Completely banning USB devices is rarely practical. Instead, make them manageable.

Simple controls to implement:

  • Scan every device before use
  • Use dedicated engineering USB drives
  • Restrict unauthorised removable media
  • Maintain usage logs
  • Train personnel on safe practices

The objective isn't to stop maintenance — it's to make maintenance secure.

Lessons from the Floor: Practical controls outperform unrealistic policies.

Lesson 5: The Most Important Security Device Is the Person Using the Keyboard

Technology cannot compensate for poor security habits.

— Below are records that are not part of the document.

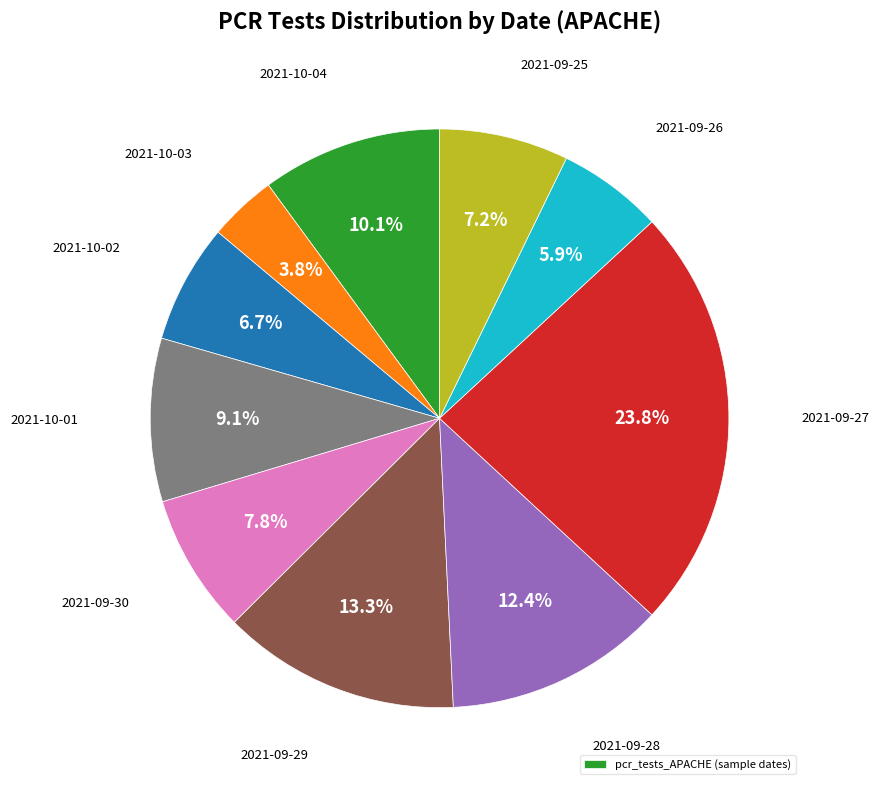

Is there a majority slice in this chart?

No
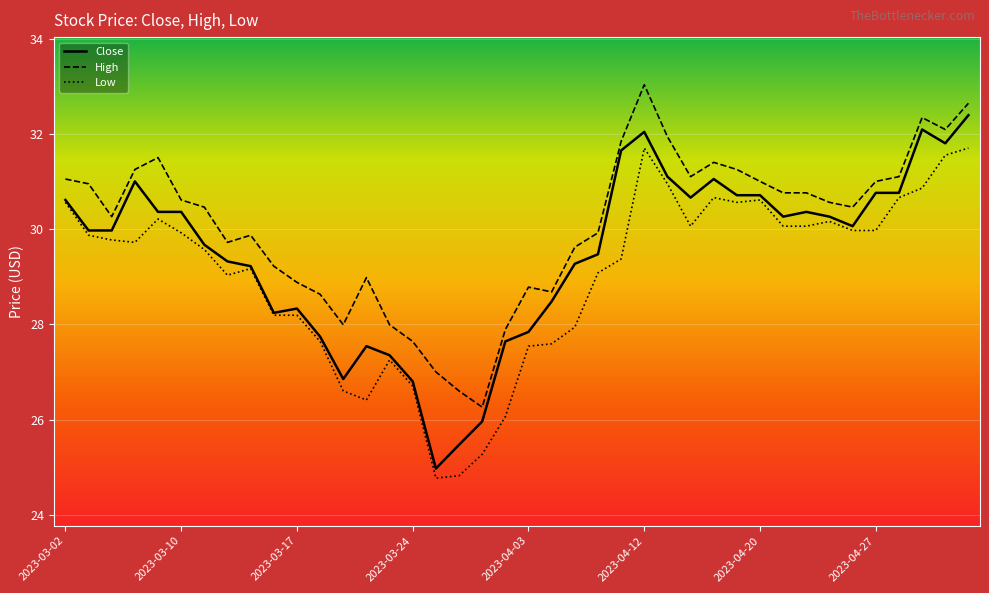

What is the sum of all Close values?

1179.1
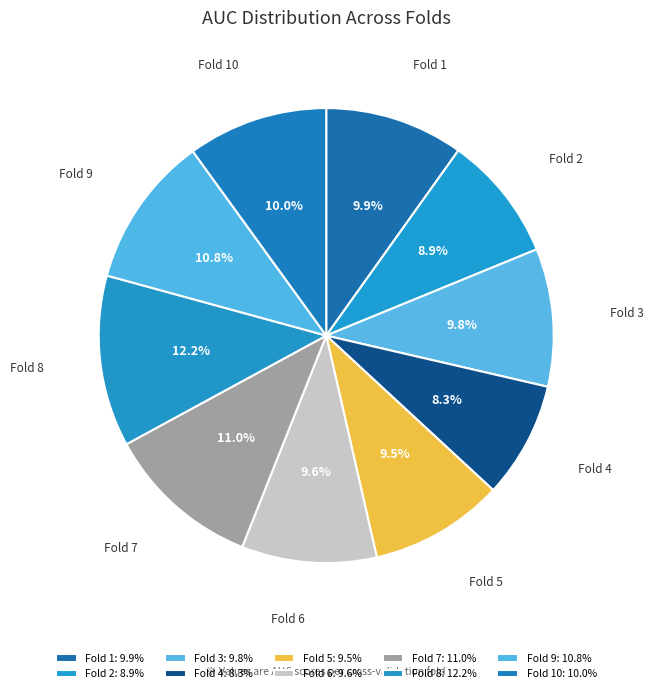

Is it true that Fold 5 is 22% of the pie?

False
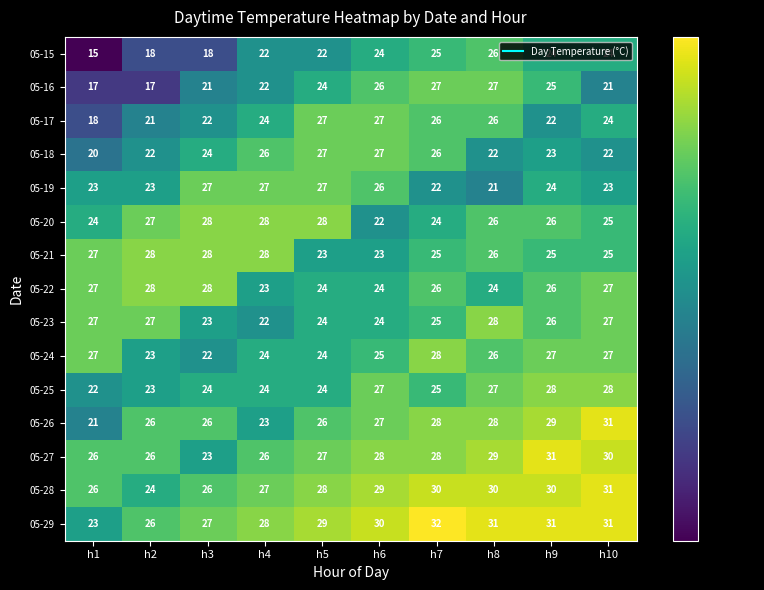

What is the minimum value shown in the chart?

15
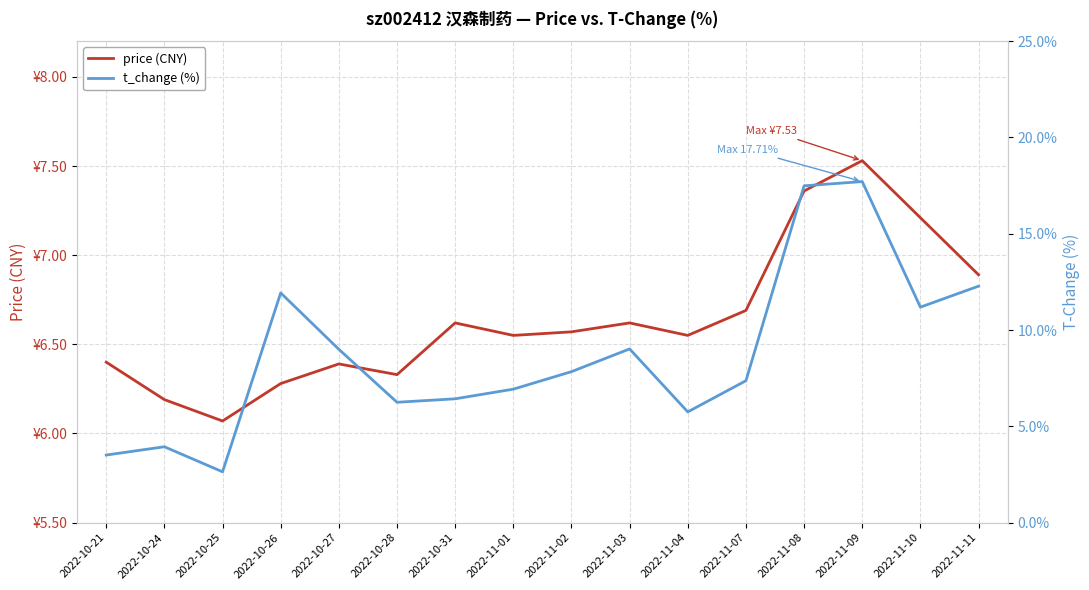

What is the total value across all series at 2022-11-04?

12.3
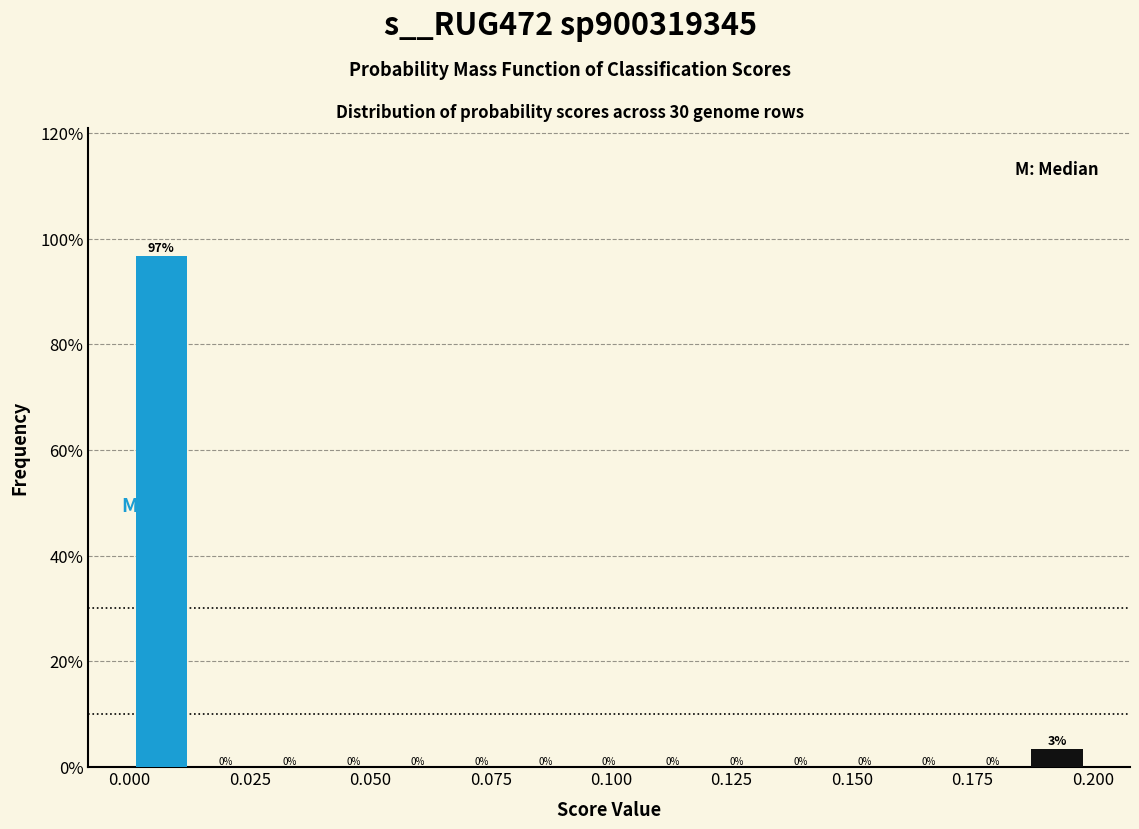

Read against the x-axis, roughly where is the centre of the tallest bar?

0.005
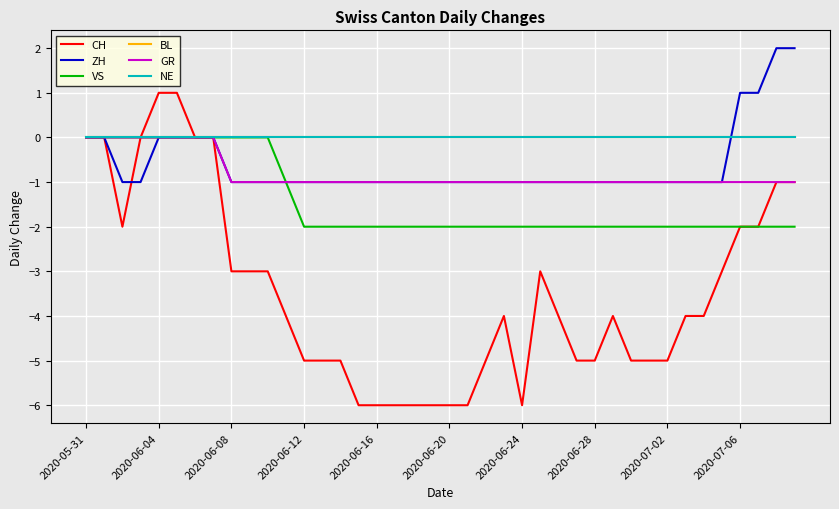

What is the highest value of the CH series?

1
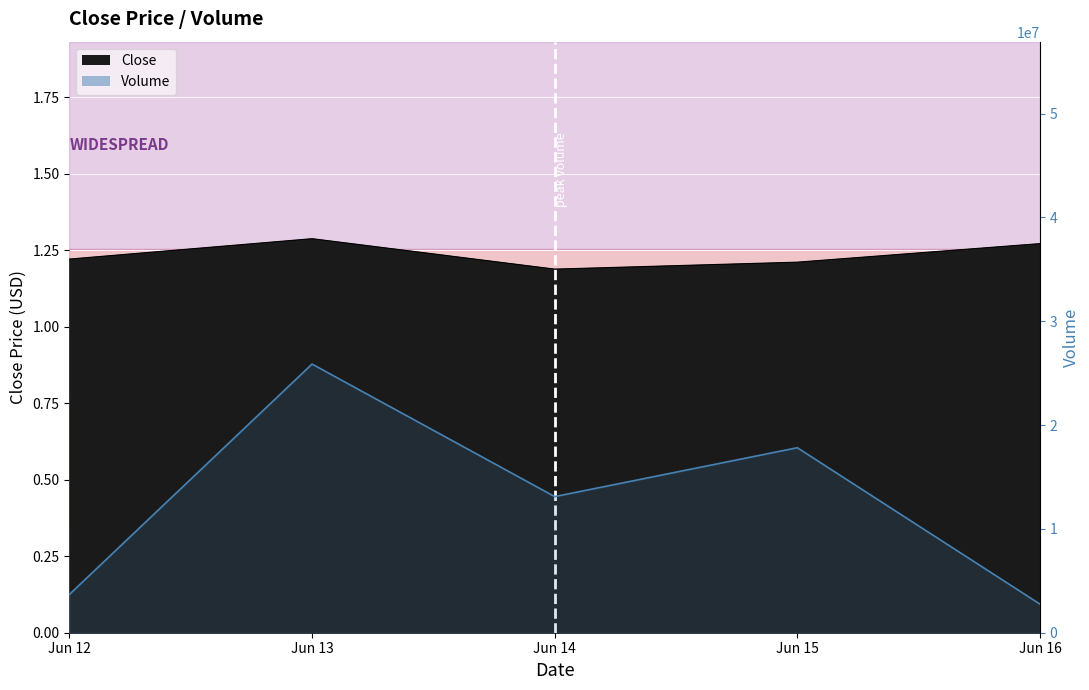

Between 2025-06-13 and 2025-06-16, which is larger?

2025-06-13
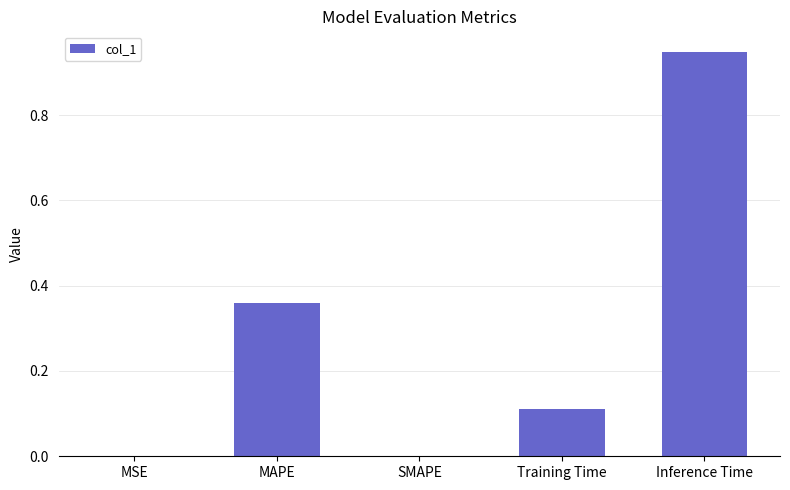

Which label corresponds to the largest value in the chart?

Inference Time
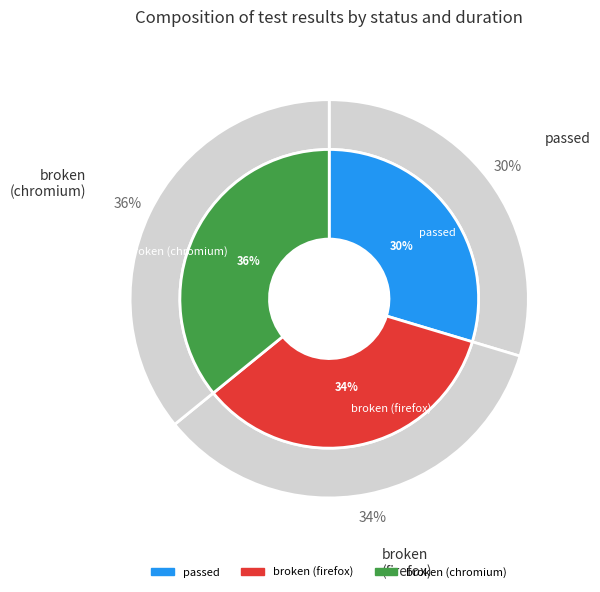

Is broken (chromium) the majority of the pie?

No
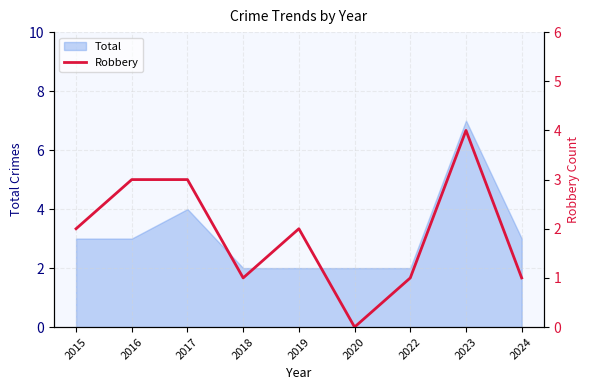

Count the number of values greater than 2.

3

Operators, technicians, engineers, contractors, and vendors interact with control systems every day. Their decisions directly affect cybersecurity.

Regular awareness sessions should cover:

  • Phishing
  • Password hygiene
  • USB security
  • Remote access
  • Social engineering
  • Incident reporting

Keep training practical and relevant. Engineers don't need generic office cybersecurity — they need industrial examples they recognise.

A strong security culture develops through consistent conversations, not annual presentations.

Lessons from the Floor: Every employee is part of the plant's cybersecurity architecture.

Lesson 6: Implement ISA/IEC 62443 One Step at a Time

Many organisations view ISA/IEC 62443 — the internationally recognised standard for industrial automation and control system security — as too large, too technical, or too difficult to implement. It doesn't have to be.

Don't begin with compliance. Begin with improvement.

Start by:

  • Building an asset inventory
  • Defining cybersecurity policies
  • Establishing backup procedures
  • Managing user accounts
  • Controlling removable media
  • Segmenting networks where practical
  • Introducing change management

Each completed step strengthens your security posture while naturally aligning with ISA/IEC 62443 principles.

Progress is far more valuable than perfection. OT cybersecurity is a journey of continuous improvement — not a project with a finish line.

Lessons from the Floor: Don't implement the entire standard at once. Implement the next practical improvement.